- Given text -
↓

Archbishop Edward A. McCarthy High School (abbreviated AMHS) was opened in 1998 in Southwest Ranches, Florida, United States. Sponsored by the Roman Catholic Archdiocese of Miami, it is accredited through the Southern Association of Colleges and Schools. Named after the second Archbishop of Miami, Edward A. McCarthy, the school's mascot is the Maverick. The  founding principal of the school was Dr. Richard Perhla. Students wear a uniform consisting of a solid white or light blue shirt, AMHS khaki slacks, a black leather belt, black shoes, and a student ID with AMHS lanyard. As of the 2019–2020 school year, there are 1,700 students enrolled in grades nine through twelve. Since 2005 AMHS has been named one of the Top 50 Catholic Schools in the nation by the Catholic High School Honor Roll and is a part of the Catholic Education Honor Roll for 2018–2023. Archbishop McCarthy is an Apple Distinguished School. AMHS has received Innovations in Catholic Education from Today's Catholic Teacher.

Campus 
Archbishop McCarthy High School is a Catholic college preparatory institution in the South Florida area. The campus consists of a main two-story building, a football field with a surrounding track, one baseball diamond, one softball diamond, a Student Center with its own "Maverick Grill" and a Performing Arts Center. The school has an air conditioned gymnasium, indoor weight room, five "learning modules", an outdoor courtyard, a chapel, and a  parking area.

↑

Can you extend the Archbishop McCarthy High School article, picking up right after its last sentence about the campus?

- Dataset extract -
↓

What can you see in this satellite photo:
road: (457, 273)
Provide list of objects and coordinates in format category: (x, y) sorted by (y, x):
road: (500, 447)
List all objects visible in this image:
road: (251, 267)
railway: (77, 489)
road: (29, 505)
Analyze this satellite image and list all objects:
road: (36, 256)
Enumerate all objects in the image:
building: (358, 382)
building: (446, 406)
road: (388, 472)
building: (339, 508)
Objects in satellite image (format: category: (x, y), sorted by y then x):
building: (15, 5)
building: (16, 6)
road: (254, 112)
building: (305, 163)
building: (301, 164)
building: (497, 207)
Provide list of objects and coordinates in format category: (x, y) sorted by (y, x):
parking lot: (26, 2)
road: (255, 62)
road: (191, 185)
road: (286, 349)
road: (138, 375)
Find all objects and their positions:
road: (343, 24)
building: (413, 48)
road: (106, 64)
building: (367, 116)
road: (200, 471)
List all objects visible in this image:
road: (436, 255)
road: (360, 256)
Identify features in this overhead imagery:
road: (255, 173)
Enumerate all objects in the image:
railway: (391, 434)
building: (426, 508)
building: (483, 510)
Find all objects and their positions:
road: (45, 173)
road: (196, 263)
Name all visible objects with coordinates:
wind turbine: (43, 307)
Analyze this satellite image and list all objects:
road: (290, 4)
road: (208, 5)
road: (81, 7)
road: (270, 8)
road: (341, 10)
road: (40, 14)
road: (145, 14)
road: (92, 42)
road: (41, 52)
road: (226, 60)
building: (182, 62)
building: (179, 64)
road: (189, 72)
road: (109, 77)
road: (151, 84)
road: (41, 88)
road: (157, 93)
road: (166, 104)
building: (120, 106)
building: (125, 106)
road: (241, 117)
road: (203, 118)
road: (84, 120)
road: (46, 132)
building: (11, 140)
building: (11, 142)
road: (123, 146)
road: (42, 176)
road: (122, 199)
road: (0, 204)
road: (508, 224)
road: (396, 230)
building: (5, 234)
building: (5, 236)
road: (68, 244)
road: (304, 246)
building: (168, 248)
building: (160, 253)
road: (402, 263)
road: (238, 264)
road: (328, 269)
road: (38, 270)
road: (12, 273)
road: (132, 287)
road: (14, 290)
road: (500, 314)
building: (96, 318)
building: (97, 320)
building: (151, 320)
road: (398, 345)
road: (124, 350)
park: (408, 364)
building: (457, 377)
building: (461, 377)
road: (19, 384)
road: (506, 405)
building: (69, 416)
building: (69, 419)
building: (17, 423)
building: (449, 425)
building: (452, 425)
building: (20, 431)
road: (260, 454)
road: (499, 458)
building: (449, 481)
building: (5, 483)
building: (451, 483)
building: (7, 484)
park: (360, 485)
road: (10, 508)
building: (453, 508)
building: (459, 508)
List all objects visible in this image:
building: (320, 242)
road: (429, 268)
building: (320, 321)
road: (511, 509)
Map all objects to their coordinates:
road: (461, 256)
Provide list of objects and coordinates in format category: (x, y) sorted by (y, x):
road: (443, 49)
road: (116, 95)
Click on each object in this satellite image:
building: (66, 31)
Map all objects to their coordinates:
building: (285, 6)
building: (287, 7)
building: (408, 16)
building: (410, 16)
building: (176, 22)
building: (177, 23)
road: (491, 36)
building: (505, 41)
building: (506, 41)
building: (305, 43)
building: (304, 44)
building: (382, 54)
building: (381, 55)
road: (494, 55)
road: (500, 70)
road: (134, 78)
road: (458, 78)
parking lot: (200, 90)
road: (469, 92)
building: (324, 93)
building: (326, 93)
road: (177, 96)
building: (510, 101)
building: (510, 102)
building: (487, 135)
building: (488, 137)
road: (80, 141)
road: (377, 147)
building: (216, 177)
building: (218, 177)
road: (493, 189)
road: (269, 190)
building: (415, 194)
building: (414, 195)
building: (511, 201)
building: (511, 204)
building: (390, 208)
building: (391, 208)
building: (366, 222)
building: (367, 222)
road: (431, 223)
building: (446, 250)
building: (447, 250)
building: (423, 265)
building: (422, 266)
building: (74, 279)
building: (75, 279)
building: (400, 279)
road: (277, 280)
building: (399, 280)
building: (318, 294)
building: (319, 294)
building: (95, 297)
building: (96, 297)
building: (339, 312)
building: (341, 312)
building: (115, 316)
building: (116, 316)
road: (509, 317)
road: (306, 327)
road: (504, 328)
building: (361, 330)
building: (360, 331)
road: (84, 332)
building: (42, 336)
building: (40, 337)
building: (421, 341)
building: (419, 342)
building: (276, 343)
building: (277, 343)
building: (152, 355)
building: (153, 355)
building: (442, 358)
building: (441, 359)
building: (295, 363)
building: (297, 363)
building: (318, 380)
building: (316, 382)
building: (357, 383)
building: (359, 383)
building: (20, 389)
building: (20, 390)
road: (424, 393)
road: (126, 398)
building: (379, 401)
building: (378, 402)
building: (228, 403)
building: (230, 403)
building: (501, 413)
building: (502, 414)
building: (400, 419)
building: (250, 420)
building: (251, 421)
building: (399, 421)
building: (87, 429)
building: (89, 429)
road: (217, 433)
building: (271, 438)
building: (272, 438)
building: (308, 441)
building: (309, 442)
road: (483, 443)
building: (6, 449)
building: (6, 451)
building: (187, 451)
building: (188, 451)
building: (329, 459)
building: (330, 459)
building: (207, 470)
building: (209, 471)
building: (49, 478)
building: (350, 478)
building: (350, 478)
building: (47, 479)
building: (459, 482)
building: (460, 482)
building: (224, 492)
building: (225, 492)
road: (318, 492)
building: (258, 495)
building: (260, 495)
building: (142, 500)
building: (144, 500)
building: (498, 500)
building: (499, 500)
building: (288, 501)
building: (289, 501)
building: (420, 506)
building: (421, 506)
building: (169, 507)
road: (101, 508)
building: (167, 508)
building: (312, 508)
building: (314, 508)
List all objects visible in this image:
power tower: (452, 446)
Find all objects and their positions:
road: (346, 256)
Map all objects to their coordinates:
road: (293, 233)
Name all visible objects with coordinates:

↑

- Output for this exercise -
The iPad 2 Program

With the start of the 2011–2012 school year, Archbishop McCarthy High School implemented a student one-to-one iPad school, making it the first in South Florida. This system allows students as well teachers to enhance the classroom environment and make learning state-of-the-art. Most iPads have textbooks and allow the students many opportunities to access their textbooks, take notes, and complete their assignments. This program is one of the most renowned accomplishments by AMHS as a college preparatory and top Catholic high school.

Academics 
The school is a college preparatory institution. Archbishop McCarthy has been awarded National Catholic high school honor roll every year since 2005.  The school has a dual enrollment program through St. Thomas University in addition to an Advanced Placement Program. AMHS draws students from Broward, Dade and Palm Beach counties.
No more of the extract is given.